I found my breast lump on my fiftieth birthday. I never felt it again. The consultant said it was well hidden and I was lucky to find it. I had full mastectomy and reconstruction, chemo, radiotherapy, tamoxifen and +Zolodex. I finished my treatment three years ago. I was to be discharged in February but had a pain in my knee. My lovely consultant sent me for a bone scan because she knew I was worried and I lost my mum to B.C. three years ago.

Unlike me, mum didn't tell anyone and by the time the cancer was found it was too late. It shocked me how quickly it spread. 

Now, here I am with two bone mets on my spine and waiting for a further scan to check the bastard disease isn't anywhere else.

Again, I've been 'lucky' because the consultant wasn't expecting to find anything.

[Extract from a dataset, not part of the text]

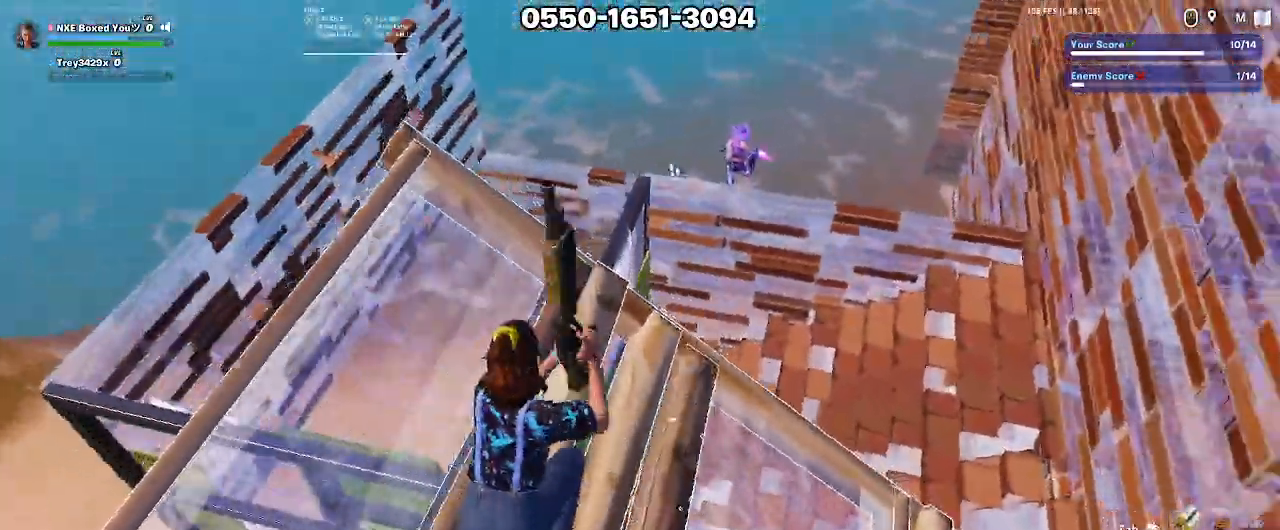
{"keys": [], "mouse": [], "events": [[83, "d", "up"], [133, "space", "down"], [267, "space", "up"], [333, "w", "up"], [417, "mouse_left", "down"], [500, "mouse_left", "up"]]}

I've read your posts and I am a strong, positive lady usually so I would like to join in. She started me on Letrozole and I purposefully haven't looked at the side effects because I always get them bad. The pain along my left leg is permanent and stopping me from doing what I want to do. It's my 60th this year and I'd planned to be ten years clear and I'm currently doing 60 things I've never done before.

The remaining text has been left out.